**Work required**
Pick up the conversation below about teaching people to garden, and carry it on from its last line.

**Page**

########################################

Margaret: And that was what it was about. It was about miracles, quote unquote. [Laughter.]

Joe: Well, yes, and you know what I do like though is that because in this online Gardening Academy that we’ve formed, we’re really targeting a younger and up and coming gardener who really needs to sort of be guided or have somebody to kind of take them by the hand and show them the ropes in the way that you and I would perceive it to be the right way.

But intuitively, or at least their sense these days is not to see what they can do to feed the plant. They’re already kind of dialed in at least to knowing more of an ethical or sustainable or a lighter-footprint way of doing it. And I love that that just seems to be the norm rather than the exception these days. [Above, Joe’s raised-bed vegetable garden.]

Margaret: In the same way that people are shopping differently for food, or a lot of people are. There’s more like, where did it come from? How is it grown?

Joe Lamp’l: Yup.

Margaret: Does it contain this or that? So, yes. And I think that’s the connection between that, as you say, the word “sustainable” is become more of a word, where I don’t think that was something that a lot of us talked about earlier on.

So yes, so there we were. I’m writing a book and you’re making a curriculum and we’re sort of like, “Hey, what’s the best way to teach people (fill in the blank)?” Because again, over the years you’ve interviewed for the TV show and for other media—you’ve interviewed many, many experts along the way on sometimes the same subject, maybe three different people, five years apart each one or whatever. And so have I, right?

########################################

**Dataset**
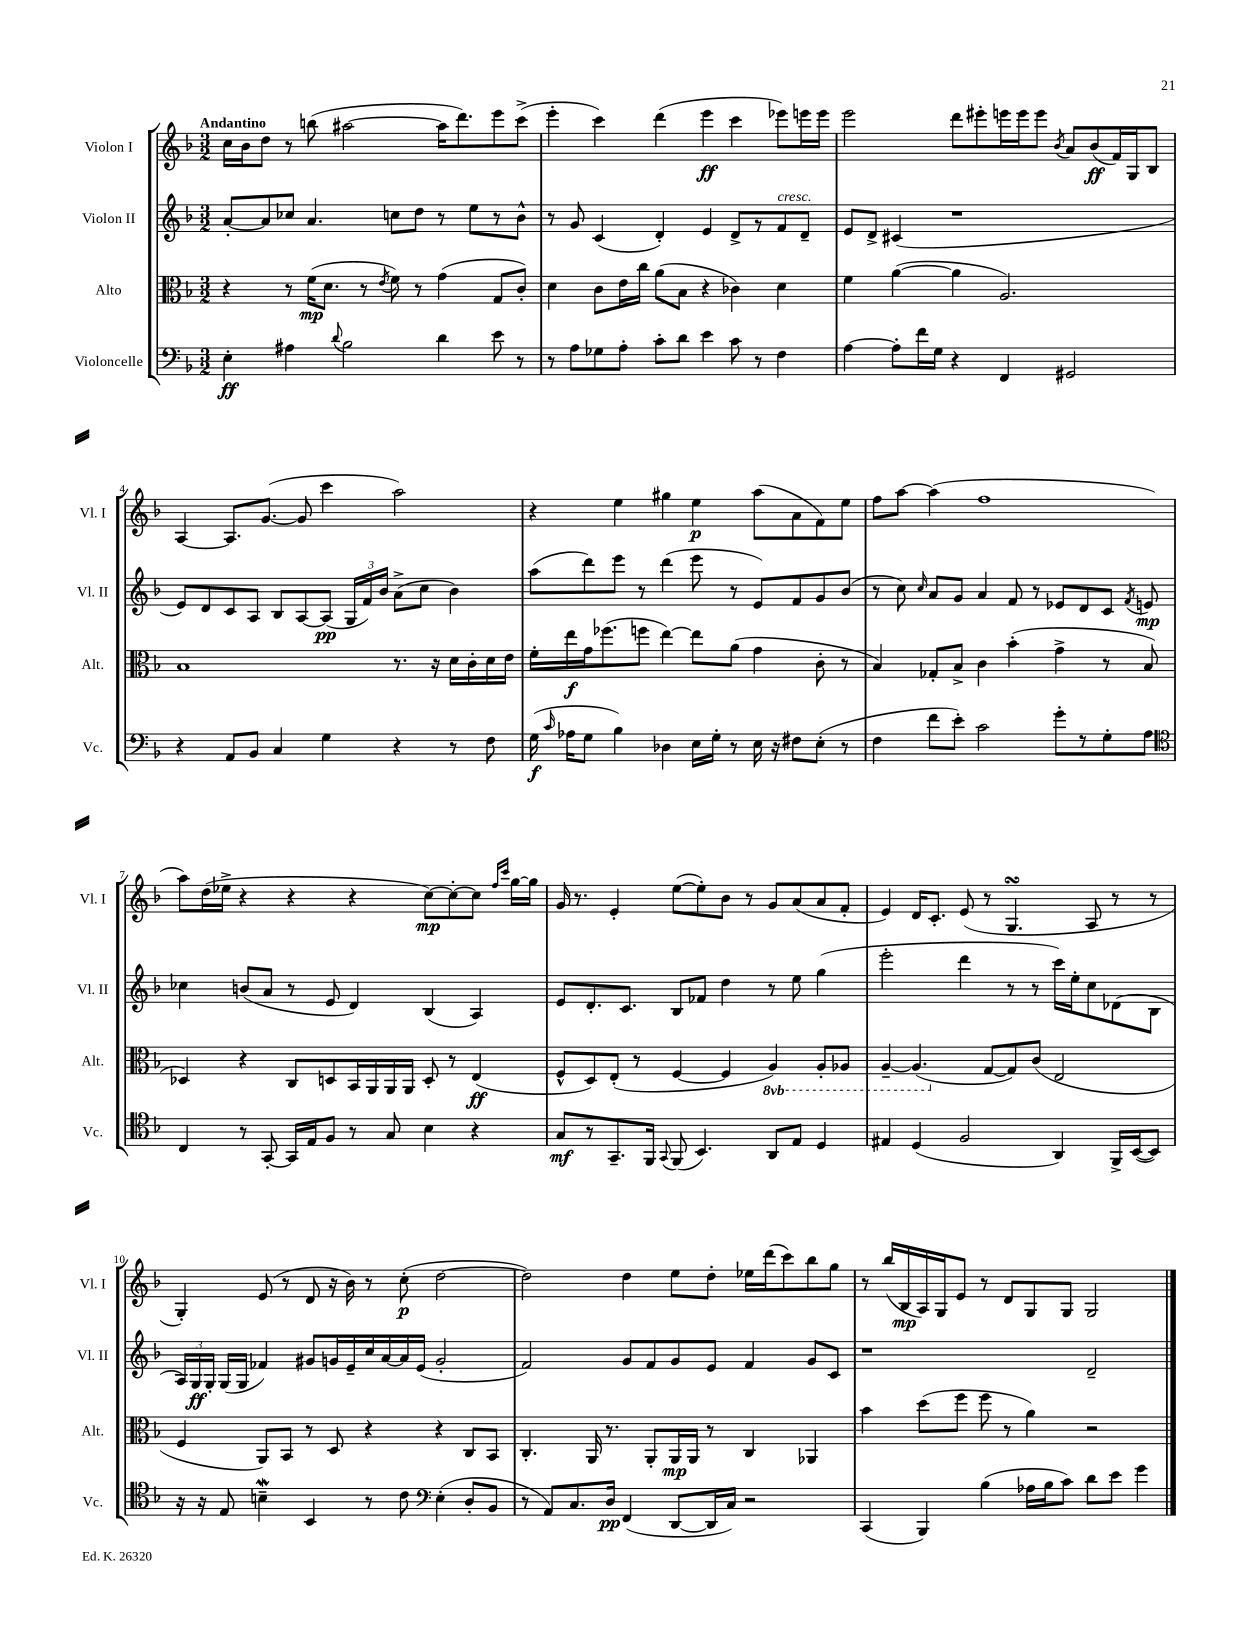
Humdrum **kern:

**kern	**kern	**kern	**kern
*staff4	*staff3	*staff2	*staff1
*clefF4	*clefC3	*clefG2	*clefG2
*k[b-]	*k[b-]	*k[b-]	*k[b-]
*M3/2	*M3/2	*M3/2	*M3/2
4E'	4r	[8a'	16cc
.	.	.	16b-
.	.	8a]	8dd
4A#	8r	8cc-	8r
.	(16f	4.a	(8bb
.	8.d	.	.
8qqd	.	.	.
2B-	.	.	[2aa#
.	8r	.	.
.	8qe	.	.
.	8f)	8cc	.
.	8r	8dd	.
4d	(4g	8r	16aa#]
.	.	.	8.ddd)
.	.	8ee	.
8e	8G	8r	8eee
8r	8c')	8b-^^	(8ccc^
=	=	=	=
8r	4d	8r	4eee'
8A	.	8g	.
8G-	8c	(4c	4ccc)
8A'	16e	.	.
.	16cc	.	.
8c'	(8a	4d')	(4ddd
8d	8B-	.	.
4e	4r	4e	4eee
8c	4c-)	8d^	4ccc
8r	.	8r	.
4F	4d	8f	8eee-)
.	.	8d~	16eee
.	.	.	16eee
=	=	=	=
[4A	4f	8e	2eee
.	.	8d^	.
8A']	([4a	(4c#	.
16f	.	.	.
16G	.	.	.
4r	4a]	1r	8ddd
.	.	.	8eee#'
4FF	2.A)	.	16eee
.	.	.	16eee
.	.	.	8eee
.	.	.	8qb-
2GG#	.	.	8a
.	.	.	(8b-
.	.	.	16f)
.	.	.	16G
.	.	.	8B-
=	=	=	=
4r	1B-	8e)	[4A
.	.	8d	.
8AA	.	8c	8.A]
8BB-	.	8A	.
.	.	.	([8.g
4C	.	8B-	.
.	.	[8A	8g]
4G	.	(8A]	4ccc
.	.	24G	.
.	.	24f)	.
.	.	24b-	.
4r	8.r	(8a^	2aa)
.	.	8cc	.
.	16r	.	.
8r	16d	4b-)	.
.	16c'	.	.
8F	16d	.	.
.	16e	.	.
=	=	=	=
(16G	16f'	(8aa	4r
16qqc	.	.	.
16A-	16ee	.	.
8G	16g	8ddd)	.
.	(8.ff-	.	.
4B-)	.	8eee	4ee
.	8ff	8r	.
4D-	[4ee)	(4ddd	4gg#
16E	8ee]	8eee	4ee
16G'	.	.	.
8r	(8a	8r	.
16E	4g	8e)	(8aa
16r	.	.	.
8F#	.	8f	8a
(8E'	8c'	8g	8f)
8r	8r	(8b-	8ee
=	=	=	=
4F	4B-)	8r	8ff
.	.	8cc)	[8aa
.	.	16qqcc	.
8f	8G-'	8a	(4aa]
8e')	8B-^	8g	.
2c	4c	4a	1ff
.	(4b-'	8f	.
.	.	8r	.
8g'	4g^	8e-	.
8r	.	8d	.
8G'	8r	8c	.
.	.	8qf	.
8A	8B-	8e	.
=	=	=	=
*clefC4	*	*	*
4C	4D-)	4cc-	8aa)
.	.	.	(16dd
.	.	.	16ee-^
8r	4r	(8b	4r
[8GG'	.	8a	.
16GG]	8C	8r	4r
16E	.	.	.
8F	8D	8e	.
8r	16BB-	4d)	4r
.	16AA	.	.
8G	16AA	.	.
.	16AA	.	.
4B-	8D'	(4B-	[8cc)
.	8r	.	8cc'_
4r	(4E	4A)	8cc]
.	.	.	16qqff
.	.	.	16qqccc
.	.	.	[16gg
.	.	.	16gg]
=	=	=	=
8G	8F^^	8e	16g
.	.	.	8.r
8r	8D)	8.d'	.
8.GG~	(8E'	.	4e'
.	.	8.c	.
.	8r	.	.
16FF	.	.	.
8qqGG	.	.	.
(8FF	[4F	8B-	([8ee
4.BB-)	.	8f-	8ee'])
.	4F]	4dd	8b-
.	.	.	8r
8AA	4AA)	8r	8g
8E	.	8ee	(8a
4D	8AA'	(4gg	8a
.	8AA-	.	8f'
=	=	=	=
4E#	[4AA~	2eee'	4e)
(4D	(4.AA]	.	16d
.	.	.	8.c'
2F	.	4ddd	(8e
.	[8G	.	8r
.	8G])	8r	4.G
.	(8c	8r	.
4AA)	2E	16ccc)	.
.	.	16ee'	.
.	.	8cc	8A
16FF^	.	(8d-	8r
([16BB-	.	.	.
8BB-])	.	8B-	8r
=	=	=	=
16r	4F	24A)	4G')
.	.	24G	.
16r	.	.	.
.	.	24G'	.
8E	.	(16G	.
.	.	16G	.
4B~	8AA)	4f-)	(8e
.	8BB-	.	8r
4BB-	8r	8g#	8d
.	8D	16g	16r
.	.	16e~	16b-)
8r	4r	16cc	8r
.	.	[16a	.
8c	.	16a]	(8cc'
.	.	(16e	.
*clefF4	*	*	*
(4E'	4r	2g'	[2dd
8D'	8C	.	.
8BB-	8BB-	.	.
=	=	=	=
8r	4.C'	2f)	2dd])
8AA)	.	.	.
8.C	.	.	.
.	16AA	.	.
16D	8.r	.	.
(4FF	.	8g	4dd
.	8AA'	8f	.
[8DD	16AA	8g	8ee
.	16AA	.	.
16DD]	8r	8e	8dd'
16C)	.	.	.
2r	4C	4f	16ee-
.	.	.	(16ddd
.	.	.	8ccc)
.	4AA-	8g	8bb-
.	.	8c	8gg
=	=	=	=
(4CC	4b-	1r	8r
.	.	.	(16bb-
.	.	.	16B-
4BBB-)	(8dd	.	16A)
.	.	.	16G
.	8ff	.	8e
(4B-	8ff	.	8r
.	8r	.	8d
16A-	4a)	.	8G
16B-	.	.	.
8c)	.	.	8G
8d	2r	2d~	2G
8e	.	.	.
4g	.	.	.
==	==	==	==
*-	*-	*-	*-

########################################

**Result for this task**
So it’s like, well, what is the best way to do … and I don’t know what topic we should start with, but there certainly are a lot of “My, how times have changed” revelations. I mean, yes.

Joe: Margaret, do you remember how when we used to plant a tree or a shrub or put something in the ground, and how we’d just talk about amending just the planting hole and make it as nice and comfy as you could?

Margaret: Yes.

Joe: Remember that?

Margaret: And we would get peat moss. When was the last time you bought a bale of peat moss?

Joe: It’s been almost since the beginning, but I remember in the beginning and that seemed to be all I ever bought because that’s all anybody ever talked about that we should use.

Margaret: Correct. And now we know it’s not a sustainable resource. We want to use the minimum amount that we can of it. It may be in some of our germinating or potting mediums that we buy bagged or whatever. But we don’t want to use it as a soil amendment because again, it’s not sustainable and it’s not the best thing, anyway.

So we learned about composting instead for example. And also we learned about, hey, don’t give that tree or shrub that you’re planting a 5-foot-wide hole if it’s in a 5-gallon pot. Like don’t make some crater and fill it with all this good stuff. Right? Let it go into the native soil, right?

Joe: Yes, exactly. Just backfill, break up the clumps and backfill with the native soil. Or alternatively, you could amend it out to beyond what the roots would eventually get to, if you really want to go crazy with it and put some good stuff in there. But I don’t know anybody quite energetic enough to do that.

Margaret: Right. Maybe it’s just that we’re getting older.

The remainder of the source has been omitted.